Learning how to consolidate debt is one of the most important financial tools you can have in your arsenal. The reason why this is so important, is that you could be saving thousands of dollars just by making a few simple phone calls or by sitting down with a financial expert who understands your financial situation.
What is Debt Consolidation
So what is debt consolidation? Debt consolidation is the process of gathering up all your existing debts or loans and combining them into a single loan with a new interest rate. The goal of debt consolidation is to get a lower interest rate with your new loans so that you don’t have to pay as much money back each week or month. Simple Right?
How to Consolidate Debt
There are a lot of differing opinions when it comes to debt consolidation and how best to go about it. I personally think the best way forward is to reach out to a financial advisor and tell them about all of your existing loans and how much money you have to repay for each one. They should be able to guide you to a local financial institution that will be able to look after your needs and combine your debt into a more manageable package.
You will also need to find out all the details about your existing debt commitments as there are many things you have to watch out for before signing up to consolidate your debt.
It seems that no matter the financial product these days there are fees attached to it. One of the common fees that people encounter is early exit fees on mortgages, extra repayment fees and yearly account or card fees just so you can have the privileged of access to the debt facility. Be sure to calculate fees when considering migrating all your debt into a single loan.
Remember that the goal of your debt consolidation is to save as much money as possible, so normally the best way of doing this is to find the lowest interest rate possible (preferably also with the lowest fees). The majority of people considering consolidating their debt are suffering because of high interest rates. A 1% difference in interest rates might not sound like much, but over the long term it can add up to a lot of money.
Another trick that is commonly used by unscrupulous financial vendors, is to offer you sweetheart entry deals where you get a great interest rate for the first 1 or 2 years. The problem with these types of loans is that normally after the introductory period is over, the interest rate reverts to some monstrous rate far bigger than you ever expected. The way around this is to make sure you read the fine print on any products offered to you as a solution to your debt problems and be skeptical of deals that seem too good to be true.

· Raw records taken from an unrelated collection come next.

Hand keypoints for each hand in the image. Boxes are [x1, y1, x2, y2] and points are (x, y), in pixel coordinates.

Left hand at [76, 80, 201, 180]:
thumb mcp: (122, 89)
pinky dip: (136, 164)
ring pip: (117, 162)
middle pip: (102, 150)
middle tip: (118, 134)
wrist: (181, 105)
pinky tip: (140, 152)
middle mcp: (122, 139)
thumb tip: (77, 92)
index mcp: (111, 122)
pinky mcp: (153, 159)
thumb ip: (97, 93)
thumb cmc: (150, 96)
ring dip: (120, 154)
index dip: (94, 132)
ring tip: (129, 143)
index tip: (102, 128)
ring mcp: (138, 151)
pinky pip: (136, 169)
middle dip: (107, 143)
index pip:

Another common tactic is for financial lenders is to offer people a debt consolidation facility provided that stay with that financial services provider for a fixed period of time, but if you decide to leave them you will incur a large fee that makes it financial suicide to leave. If you enter into a loan that has a lock-in period, be 100% sure that you are comfortable with the terms and know exactly how much if will cost you to break out of the fixed term.
Saving Money with Debt Consolidation
Let me give you a quick example of how much money you could save to help you better understand how a debt consolidation loan can be of benefit to you.
- Car Loan – $20,000 @ 6.5% = $1,300
- Credit Card – 15,000 @ 9% = $1,350
- Personal Loan – $12,000 @ 7% = $840
That is a total of $3,490 a year in interest repayments (not including any fees)
Now if you were to consolidate those loans into a single $47,000 ($20,000 + $15,000 + $12,000) loan at an interest rate of 6.5% you would have the following debt and repayment amount:
- $47,000 @ 6.5% = $3,055
That means that instead of paying $3,490 in interest per year, you now only have to pay $3,055. This leaves you with an extra $435 per year to play with, that’s more than a 10% saving! Obviously the example I gave is very simple, but it does demonstrate how easily you can start to save money by consolidating your debts.
VERY IMPORTANT – The trick with all of this is that you need to be adding a good portion of the extra money that you are saving back into the loan as additional repayments. If you don’t do this then you may end up paying more overall due to the longer term on the new loan.
Getting Debt Consolidation Help
I recently read Dave Ramsays views on debt consolidation on his website. I mention it because I think he is completely wrong with his advice on the topic. His article states that people shouldn’t take on debt consolidation loans because you will end up paying more in the long run. He assumes that all people must be financially inept, and that they won’t add any of the extra money they are saving back into the loan as extra repayments. I honestly expected better from someone who professes to be a personal finance guru.
What he should have said is that you need to put the extra money you are saving back into the loan, so that way you can pay it off more quickly and reduce your overall debt burden.
He also stated that people need to change their lifestyle and their spending habits or they will never be free of debt. I couldn’t agree more – people should change their lifestyle if they find themselves in this situation. What also helps is not having to pay back as much interest when you don’t have to. A great way to do that is to consolidate debt as part of a good debt management solution.
My thoughts – don’t listen to Dave Ramsay (at least on this topic), instead, go talk to a qualified financial advisor about your debts. They will be able to provide you with sound counsel in regards to your own personal financial situation and set up a workable debt management plan tailored to suit your individual requirement.
Readers – What are your thoughts?
Have you ever consolidated your debts and did it work out for you?